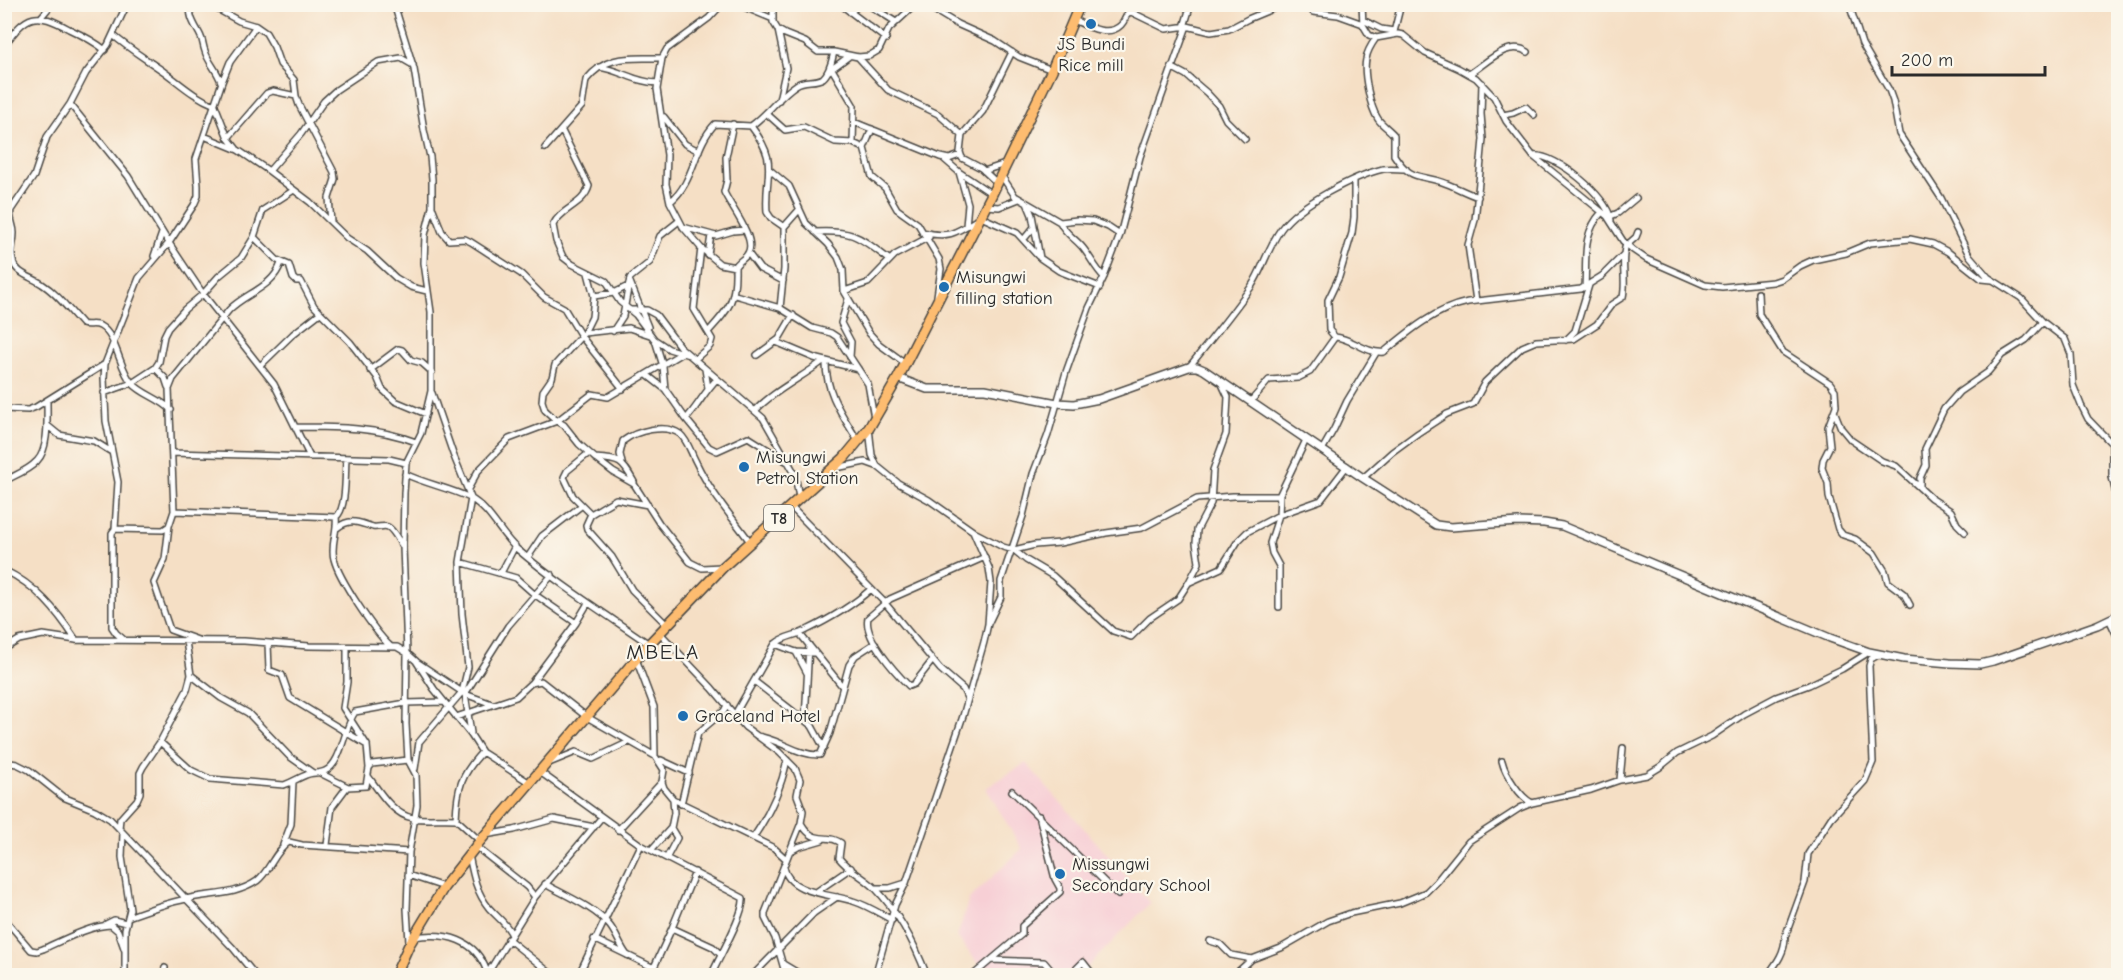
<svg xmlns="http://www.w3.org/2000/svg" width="2123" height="980" viewBox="0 0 2123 980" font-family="'Comic Neue',sans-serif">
  <rect width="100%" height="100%" fill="#fbf7ec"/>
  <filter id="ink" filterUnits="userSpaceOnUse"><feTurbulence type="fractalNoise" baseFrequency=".0167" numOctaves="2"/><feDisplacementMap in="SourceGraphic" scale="12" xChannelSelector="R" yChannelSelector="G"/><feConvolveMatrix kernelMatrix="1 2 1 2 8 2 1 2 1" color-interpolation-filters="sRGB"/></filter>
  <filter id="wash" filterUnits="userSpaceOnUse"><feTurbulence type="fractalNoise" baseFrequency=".008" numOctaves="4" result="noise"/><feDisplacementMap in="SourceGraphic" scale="24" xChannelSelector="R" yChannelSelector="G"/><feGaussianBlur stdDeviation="1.35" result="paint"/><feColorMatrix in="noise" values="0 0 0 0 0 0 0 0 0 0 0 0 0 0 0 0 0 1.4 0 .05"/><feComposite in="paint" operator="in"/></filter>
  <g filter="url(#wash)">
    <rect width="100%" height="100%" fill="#f5dfc5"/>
    <path fill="#f7cfd5" d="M1026,763l124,140 -70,72h-93l-30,-38 12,-38 53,-50 -36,-61z"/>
  </g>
  <g filter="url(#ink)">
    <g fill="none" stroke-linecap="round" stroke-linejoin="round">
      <g stroke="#494642" stroke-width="8">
        <path id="minor" d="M127,4l-19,41 -22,28 -16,31 -23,33 -13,39 -23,34c-2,9 3,15 3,23 0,10 -4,18 -1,28 3,13 19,16 29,23 16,10 27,26 40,40 5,2 13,-1 18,2 17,9 19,43 32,57 11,12 28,15 39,27
          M191,4c-3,14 5,22 10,33 2,4 2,9 4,14 3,11 12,19 16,31
          M208,4l31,17 17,5 10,7 8,14 6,17 14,16 2,16 3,9 35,67 1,7 -6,19 2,24
          M394,4l20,65 10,61 6,27 2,22v28l-7,28 -1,28 7,49v79l-10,42 -15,30 -2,30 -1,54 4,106 -1,71 2,36 8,15 1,30 -8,47 -2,57 2,33
          M722,4l-13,14 -42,31 -5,9 -5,31 10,66 -1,29 4,18 13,25 18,21 19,16 15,3
          M737,4l36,15
          M773,4v18l5,8 7,4 20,8 13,10h16l24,5 11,-1 10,-6 10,-21 27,-25
          M840,4l46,35
          M867,4l29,18
          M924,4l33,20 38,17 24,16 33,13
          M1307,4l6,8 25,3 25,9
          M1362,4l1,21 6,10 7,3 22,-4 5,1 22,18 33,15 18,10 18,19 12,24 27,35 74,60 16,25 10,9 13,9 59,26 17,2 51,-5 9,-3 18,-13 13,-6 33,-7 24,-10 40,-4 23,5 15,8 34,27 10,1
          M1849,4l13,40 27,46 4,11 6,33 42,64 28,57 19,22 33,21 22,24 22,17 6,15 2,31 8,20 7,14 24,25v33l6,25
          M850,12l11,-8
          M42,16l10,-12
          M1074,20c13,6 34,18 47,5 4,-4 5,-10 8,-14l37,18 21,-3 24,6 18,-3 19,-10 36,-15
          M1363,20l18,9 13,2
          M1184,27l7,-23
          M778,30l8,38 -7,32
          M1394,32l7,-28
          M113,35c16,14 33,24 50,36 18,13 31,26 52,34l13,33 8,10
          M1376,38c-5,7 -9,13 -10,21 -3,14 4,48 12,60 4,6 11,10 16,16v20c17,26 24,19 48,27 12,4 24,11 36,15
          M4,46c23,-33 32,-35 65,-17 13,6 25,12 36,21
          M858,57l30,33 50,24 24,21
          M599,67c21,3 38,16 59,16
          M1171,67l15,8 21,18 12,13 7,14 19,19
          M832,69l22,37 -1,37
          M829,71l19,-14
          M1469,74c17,-10 38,-35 59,-22
          M70,104l58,72 41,67 34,51 71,90 36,73
          M766,113l19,17 19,-3 31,15 18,1 11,5
          M1503,115l10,-2 13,-6 8,8
          M664,117l21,27 14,7
          M854,122l86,35 9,2 11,-4
          M751,126c29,38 13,46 16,86l4,6 13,9
          M872,129l-8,19 8,29 13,11 12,21 21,15 21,35 2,10 -4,27
          M562,131l27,55c-5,19 -28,22 -36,39l3,16 7,16 9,7 34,17 14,21 16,13 18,24 15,10 20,6
          M204,136l34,14 31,21 41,31 37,36 20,13 29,27 15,9 16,4
          M228,138l39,-45 6,-2 23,5
          M545,148l37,-42 4,-26c22,-27 45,-21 76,-22
          M1533,156c23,-3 75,41 78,64
          M944,159l15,13 33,22
          M770,170l19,16 17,37 22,21 10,13 5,13 1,21 25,42 10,11 26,19
          M269,171l32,-37 23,-33 12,-11 42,-28 23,-4 12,7
          M984,171l21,-7
          M959,172l9,32 -2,22
          M1001,175l14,21 45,26 17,-2 16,1 15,6 12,8
          M997,183l-16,-15 -19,-10 -2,-6 2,-17 21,-24 29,-59
          M670,202c25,-20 23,-55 45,-78l36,2c17,-12 28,-30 45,-41 8,-6 19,-2 27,-7 7,-6 9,-18 11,-26
          M1027,203l5,12 8,43 19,13 41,16
          M986,206l13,1 20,-8
          M433,209l9,23 7,8 16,-1 6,3 50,32 23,23 20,11 17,28 42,53
          M1611,216l7,-3 18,-15
          M1060,222c5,12 15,16 23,26 8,10 12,20 21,29
          M683,227l33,9 17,-5 12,-1
          M815,232c40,-2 44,5 75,28
          M922,232c29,7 35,0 59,-15l36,16 21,23
          M254,237l23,23 12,5 4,13 3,3h5l13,25 36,36 27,35 5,12 13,12 31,13
          M1024,239l10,-12
          M1627,245l9,-8 2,-5
          M4,252l7,-8
          M748,253l12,16 23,12
          M708,255l3,-20
          M154,256l8,-23
          M588,273l6,23 -2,21 -8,16 -29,32 -3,13 -9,13 -1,10 3,9 12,11 35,-27 16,3 74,-44
          M630,282l18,45
          M1585,287c2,-29 -4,-52 17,-75
          M844,291l24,-8 27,-28 34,-18
          M1758,293l1,21 24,38 47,31 5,7 1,16 -8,21 2,19 -7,14 -1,8 6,15 1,14 9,32 5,6 12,4 19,14 11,18 3,11 16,12 6,11
          M735,295l45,13 32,20 19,5 6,4 31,47 6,34
          M594,296l20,-3 14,-7
          M848,299l-7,24 10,19 -1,15
          M1476,301l-8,-56 7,-25 4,-38 4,-43 -2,-25 1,-31
          M780,308l4,-39v-42l15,-17
          M631,310h16l9,5 24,32 83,71 32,56 4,24
          M613,331l10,-15 7,-38 20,-16 10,-26 19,-15
          M708,332c22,-24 28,-31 27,-65 3,-6 10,-8 13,-14 9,-14 -18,-47 -24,-61l3,-12 -1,-23 7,-33
          M584,333l45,-5 21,7
          M1335,337l-6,-7 -1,-30 11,-23 13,-44 2,-16v-37
          M655,340l8,26 2,23 21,30 23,28 8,4 31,-14 38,24
          M1566,340l9,-9 14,-46
          M776,342l38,16 44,11
          M757,355l22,-16 14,-24
          M695,359l15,-13 2,-7 -18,-30 7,-61
          M826,361c-1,31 17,55 32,80
          M261,365l32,-31 27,-21
          M1189,367c21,-26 43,-53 62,-80 12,-18 17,-40 30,-58 17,-24 73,-53 102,-60 7,-1 15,0 23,0
          M155,368l10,10 3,9
          M705,369l3,19
          M370,370l28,-21 4,1 9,10 11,3 10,9
          M647,375l18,14
          M104,393l28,-10 23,-15 4,-6 5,-26 4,-8 17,-19 18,-15 16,-18 22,-18 13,-21 9,-27 31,-20
          M1251,401l18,-21 29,-2 12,-6 25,-35c17,1 31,17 49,15 25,-21 51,-43 84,-50l113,-13 21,-13 21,-21
          M4,409l24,1 8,-3 69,-43
          M756,410c16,-18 47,-33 67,-49
          M1835,413l6,15 10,12 31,21 14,5 35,32 20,13 6,13 8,8
          M686,419c12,-13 19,-28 31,-40
          M48,426l11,9 35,6 16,10
          M296,427c42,0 81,0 120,15
          M869,428l3,27 5,11 21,17 31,17 44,31 16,37 2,14 -3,42 -4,18 -21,74 -57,167 -11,22 -20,71
          M1322,450l12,-21 13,-28 29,-48
          M172,453l217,6 17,4
          M589,453l-22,18 -3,6 9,19 18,18 -5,11 1,4 25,28 20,33 34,34
          M595,458c25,2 27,2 39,24
          M622,463l-2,-9 3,-13c13,-10 42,-18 57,-7 8,7 11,19 16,28 14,30 36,55 55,81
          M836,468l29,-6 11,4
          M405,474c21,10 45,14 65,24 21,12 30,36 47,51 41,35 87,64 132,95
          M1363,478l29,-26 26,-19 29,-19 26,-10 12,-22 37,-35 14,-6 38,-2 23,-15 15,-20 11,-7c4,-18 -3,-35 3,-53
          M4,481c11,-6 24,-10 33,-20 12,-12 10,-43 10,-59
          M1920,488v-10l6,-13 -1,-16 19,-40 15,-17 29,-20 14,-17 24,-15 17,-18
          M468,489l10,-18 31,-32 48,-18 7,4 15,19 16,14 18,14 21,12 25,39 31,39 12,6 19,-1
          M791,507l94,96 55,66 23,20 4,9
          M174,511l162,6c11,-8 9,-45 10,-59
          M591,514l25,-15 32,6
          M336,517c2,14 -6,28 -2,42 5,20 40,72 56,87
          M169,526l-4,33 -11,24 16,47 28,10
          M337,528c14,-11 22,-5 36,-1 5,1 11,-2 15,0 6,3 11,15 15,20
          M115,529l3,-47 -12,-61 -2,-43 1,-14 34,-86 30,-35 25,-38 4,-9v-10l-2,-27 26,-77 8,-20 26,-36
          M974,532l29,15 11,3 21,-5 25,-2 46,-10 36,-5 55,-29 36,-3h46l27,-56
          M1014,550l12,10 27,16 60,55 18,6 19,-19 28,-19 11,-17 10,-19 -3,-20 1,-13 14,-27 2,-33 13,-36 2,-37 -7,-15
          M528,557l14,-21 39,-30
          M460,562l56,16 18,16 42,29
          M4,570c32,15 53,41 72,70
          M501,573l14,-27
          M1190,582l31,-14 17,-27 9,-9 32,-17 42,-15 26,-34
          M1279,607v-41l-7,-13 -2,-10 9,-28 1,-20
          M2109,619l9,19
          M988,624l13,-27v-16l22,-65 10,-42 15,-39 18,-63 23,-64 15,-31 16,-42 20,-78 47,-131
          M659,632l53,56 33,39 34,25 16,16 5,12 -3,15 6,16 -2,12 -36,90v5l10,20 11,38
          M800,634l42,52
          M123,639l-7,-6 -4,-6v-94l3,-4 48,1 6,-4 5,-15 -5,-122 4,-10 56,-69c16,-17 44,-22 52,-47
          M268,643l1,27 13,5 8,23 77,47
          M775,644l21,8 17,1
          M347,647v35l-4,26 24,37 2,23
          M4,649l15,-9 24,-5 33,5 168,1 65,5 88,1 10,6 9,8 18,28 37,46 11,17 48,31
          M796,652l11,21
          M636,659l18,48 1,49
          M932,661l-18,23 -5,2c-13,-13 -46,-49 -41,-68l22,-19 95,-42
          M417,662l48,32 27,10
          M191,675l30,23 27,15 41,43 24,17
          M754,681l58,45 12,22
          M532,682l44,-59 12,-20
          M735,714l40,-70c9,-8 20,-8 30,-13 25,-12 46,-24 66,-42
          M456,717l60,-20 15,-14 10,-2 46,36 68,39 9,14 -2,12 2,6 9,11 101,49 11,10
          M805,720l4,-75
          M471,733l-6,-39 43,-68 44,-51
          M757,736c22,3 42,20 63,19l10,-22 19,-68 6,-9 20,-13
          M160,742l31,28 19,9 74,6c9,-3 14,-7 22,-10 6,-3 13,-1 19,-4 17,-7 19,-44 30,-59l51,-9 38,-1
          M661,760l28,13
          M1502,761c3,13 18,36 30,42
          M4,762l13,2 12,6 34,27 32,13 15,9 123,129 23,28
          M549,763l27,-11 17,7 36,-17
          M415,769l4,-27 43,-50 6,-25 -6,-53 -2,-52 11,-64 -18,-44 -21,-61
          M540,772l101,73 102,53c2,15 -25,61 -32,78
          M320,773l28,14
          M368,776c11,15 25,39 45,42 13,2 29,0 43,1l24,22
          M1620,780l3,-32
          M1012,791l106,104
          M681,804l17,-71 26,-22 3,-6
          M456,819c1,-31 5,-44 26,-67
          M801,823c14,24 25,9 40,20l-2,15c9,12 25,19 36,30 24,25 40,56 52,88
          M119,828l1,-9 17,-19 3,-7v-20l3,-6 17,-25 27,-52 4,-15 -5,-34
          M618,830l44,-48
          M123,833l-1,24 8,52 -5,20v47
          M485,835l29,-5 40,-11 40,8
          M753,838c17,-25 28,-49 34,-78
          M283,845l8,-21 2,-42
          M327,845l5,-38 15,-20 19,-1 3,-18 3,-4 36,-4
          M475,846l52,41 8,10
          M651,850l20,-22
          M789,852l9,-5 24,-7
          M469,855c4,20 7,37 20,53 8,9 16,14 22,25
          M667,857l10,-19 -6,-10 3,-15 -1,-14
          M784,867c4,27 48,27 69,34 13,4 26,12 39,19
          M408,875l36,12
          M545,884c20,11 51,24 65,42 7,9 10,20 17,29
          M875,888h15l16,-5
          M816,892l35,-24
          M128,917c19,-7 38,-14 58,-18 24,-6 49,-3 71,-18 13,-10 17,-29 32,-39l13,3 107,7
          M4,918l27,32 6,1 6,-2c18,-8 48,-24 68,-24l7,6 7,20
          M106,924l8,-4 12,3
          M672,928l41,19 7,7
          M414,937c32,-5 62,2 73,35
          M508,939l46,37
          M594,939l60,29
          M1210,941l10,3 11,11 21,4 29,-11 47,-27 23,-8 49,-10 17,-7 9,-4 10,-10 33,-41 51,-33 12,-5 59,-13 29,-10 27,-5 13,-8 17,-14 35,-17 32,-22 32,-17 33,-12 33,-16 27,-17
          M991,960l31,-26v-8l38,-34v-4l-5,-9 -16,-63
          M783,964l20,12
          M162,976l3,-8
          M486,976l49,-79 66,-79
          M578,976l63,-131
          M650,976l22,-48 23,-56
          M752,976l62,-63 23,-16
          M972,976l19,-16 53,2 12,14
          M1069,976l14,-14 11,14
          M1233,976l19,-17
          M1767,976c9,-12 18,-23 18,-39l20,-55 3,-28 23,-36 34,-37 8,-19 -4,-96 2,-7 9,-5"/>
      </g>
      <g stroke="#494642" stroke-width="10">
        <path id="tertiary" d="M898,378l29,11h58l72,14 17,1 25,-5 90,-32h8l7,3 159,108 73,47 15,2 67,-5 26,1 18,3 268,112 39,14 35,7 46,4 30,1 13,-3 104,-36 21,-10"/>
      </g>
      <g stroke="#494642" stroke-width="12">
        <path id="trunk" d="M395,976l14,-31 35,-58 36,-46 169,-197 74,-77 121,-109 25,-30 29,-50 94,-184 60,-124 28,-66"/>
      </g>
      <use href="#minor" stroke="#fff" stroke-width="5"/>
      <use href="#tertiary" stroke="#fff" stroke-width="7"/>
      <use href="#trunk" stroke="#fdbc6f" stroke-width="9"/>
    </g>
  </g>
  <g fill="#1f6fb2" stroke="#fbf7ec" stroke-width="2">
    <circle cx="1091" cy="24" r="6"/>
    <circle cx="944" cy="287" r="6"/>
    <circle cx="744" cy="467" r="6"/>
    <circle cx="683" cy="716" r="6"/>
    <circle cx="1060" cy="874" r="6"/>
  </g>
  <g text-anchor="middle" stroke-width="4.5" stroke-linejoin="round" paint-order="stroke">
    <rect fill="#fbf7ec" stroke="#696865" stroke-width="1.5" x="764" y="505" width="30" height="26" rx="4.5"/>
    <g font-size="16" font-weight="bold" fill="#2b2b2b">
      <text x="779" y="524">T8</text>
    </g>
    <g font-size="18" fill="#2b2b2b" stroke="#fbf7ec" text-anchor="start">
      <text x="1091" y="50" text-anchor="middle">JS Bundi<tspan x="1091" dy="21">Rice mill</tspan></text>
      <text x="956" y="283">Misungwi<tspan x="956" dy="21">filling station</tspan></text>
      <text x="756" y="463">Misungwi<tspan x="756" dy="21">Petrol Station</tspan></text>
      <text x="695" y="722">Graceland Hotel</text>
      <text x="1072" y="870">Missungwi<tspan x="1072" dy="21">Secondary School</tspan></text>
    </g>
    <g font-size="21" letter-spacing="1.5" fill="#2b2b2b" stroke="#fbf7ec">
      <text x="663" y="659">MBELA</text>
    </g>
  </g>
  <rect width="2123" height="980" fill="none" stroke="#fbf7ec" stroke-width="24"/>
  <path d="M1892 66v9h153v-9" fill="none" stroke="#2b2b2b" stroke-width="3"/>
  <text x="1901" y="66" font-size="18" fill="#2b2b2b" stroke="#fbf7ec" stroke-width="4.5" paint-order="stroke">200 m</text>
</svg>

-------------------------

Task brief.
I need every line of the material that includes "linejoin", so please copy them out.

Answer space.
    <g fill="none" stroke-linecap="round" stroke-linejoin="round">
  <g text-anchor="middle" stroke-width="4.5" stroke-linejoin="round" paint-order="stroke">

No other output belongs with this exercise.